**Required work**: Show every line of the data below that includes the word "Clear".

**Source material**:
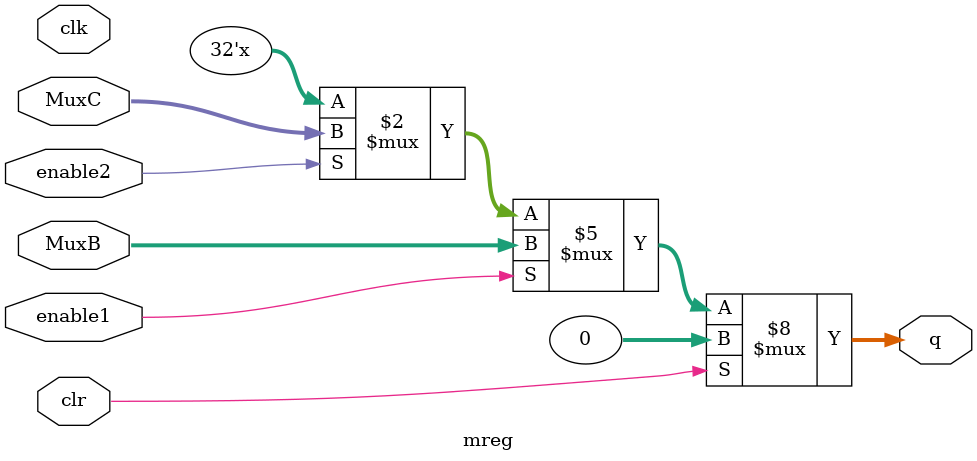
<source format=v>
module mreg #(parameter WIDTH = 32) (
    input wire clk,           // Clock signal
    input wire clr,           // Clear/reset signal
    input wire [WIDTH-1:0] MuxB, MuxC,// Input data
    input wire enable1, enable2,     // Write enable
    output reg [WIDTH-1:0] q  // Output data
);

always @(*) begin
    if (clr)
        q <= {WIDTH{1'b0}}; // Clear register to all zeros
    else if (enable1)
        q <= MuxB;             // Load data into register
	 else if (enable2)
		  q <= MuxC;
end

endmodule
</source>
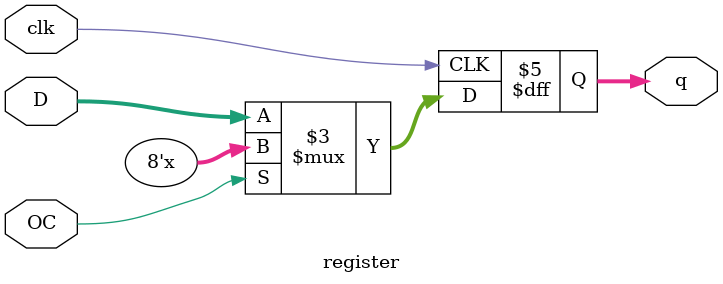
<source format=v>
module register(D,OC,clk,q);
	input [7:0] D; //数据输入端
	input OC;      //三态允许控制端
	input clk;     
	
	output reg [7:0] q; //数据输出端



always @ (posedge clk) 
begin                  //时钟升沿触发
	if(OC)              //输出高阻
		q <= 8'bzzzz_zzzz;
	else
		q <= D;
end


endmodule
</source>
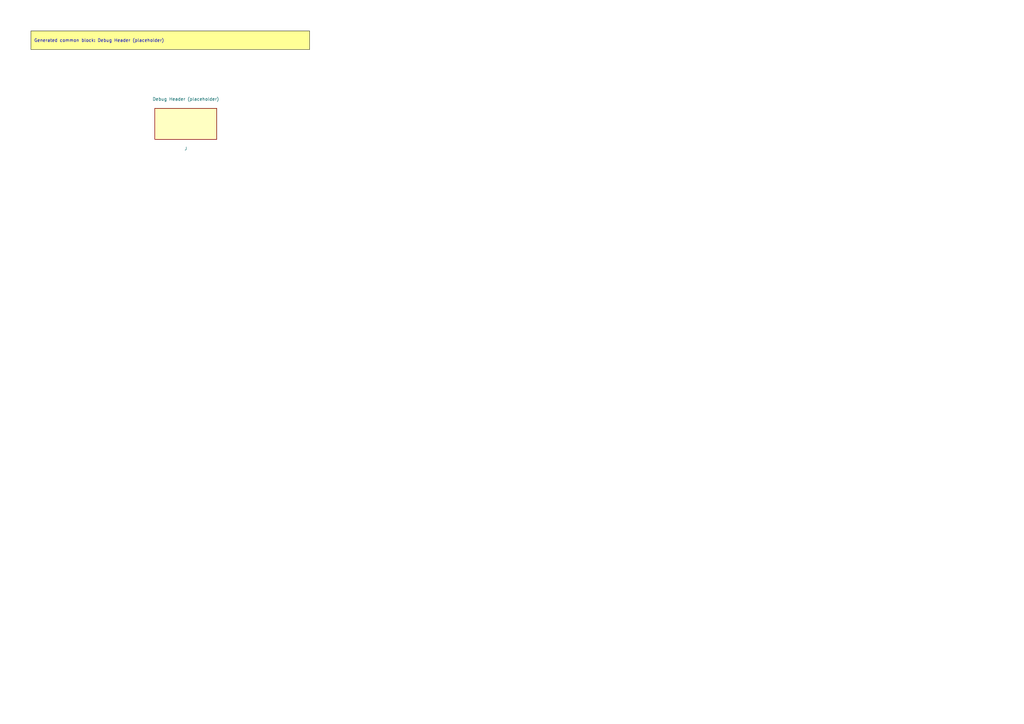
<source format=kicad_sch>
(kicad_sch
	(version 20250114)
	(generator "kicadgen")
	(generator_version "0.2")
	(uuid "a595fe49-7438-52d4-a467-fd1b1a755d06")
	(paper "A3")
	(title_block
		(title "Debug Header (placeholder)")
		(company "Project Carbon")
		(comment 1 "Generated - do not edit in generated/")
		(comment 2 "Edit in schem/kicad9/manual/ or refine mapping specs")
	)
	
	(text_box
		"Generated common block: Debug Header (placeholder)"
		(exclude_from_sim no)
		(at
			12.7
			12.7
			0
		)
		(size 114.3 7.62)
		(margins
			1.27
			1.27
			1.27
			1.27
		)
		(stroke
			(width 0)
			(type default)
			(color
				0
				0
				0
				1
			)
		)
		(fill
			(type color)
			(color
				255
				255
				150
				1
			)
		)
		(effects
			(font
				(size 1.27 1.27)
			)
			(justify left)
		)
		(uuid "5a26c7f5-d33e-5719-a20b-de3277df87a1")
	)
	(symbol
		(lib_id "carbon_blocks:CARBON_BLOCK_CONN_HEADER")
		(at
			76.2
			50.8
			0
		)
		(unit 1)
		(exclude_from_sim no)
		(in_bom yes)
		(on_board yes)
		(dnp no)
		(uuid "8adfff64-ef9c-5c7b-89bb-8da2147267c0")
		(property
			"Reference"
			"J"
			(at
				76.2
				60.96
				0
			)
			(effects
				(font
					(size 1.27 1.27)
				)
			)
		)
		(property
			"Value"
			"Debug Header (placeholder)"
			(at
				76.2
				40.64
				0
			)
			(effects
				(font
					(size 1.27 1.27)
				)
			)
		)
		(property
			"Footprint"
			""
			(at
				76.2
				50.8
				0
			)
			(effects
				(font
					(size 1.27 1.27)
				)
				(hide yes)
			)
		)
		(property
			"Datasheet"
			""
			(at
				76.2
				50.8
				0
			)
			(effects
				(font
					(size 1.27 1.27)
				)
				(hide yes)
			)
		)
		(property
			"Description"
			""
			(at
				76.2
				50.8
				0
			)
			(effects
				(font
					(size 1.27 1.27)
				)
				(hide yes)
			)
		)
		(instances
			(project
				"carbon_common"
				(path
					"/a595fe49-7438-52d4-a467-fd1b1a755d06"
					(reference "J")
					(unit 1)
				)
			)
		)
	)
	(sheet_instances
		(path
			"/"
			(page "1")
		)
	)
	(embedded_fonts no)
)

</source>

**Solution below**:
    input wire clr,           // Clear/reset signal
        q <= {WIDTH{1'b0}}; // Clear register to all zeros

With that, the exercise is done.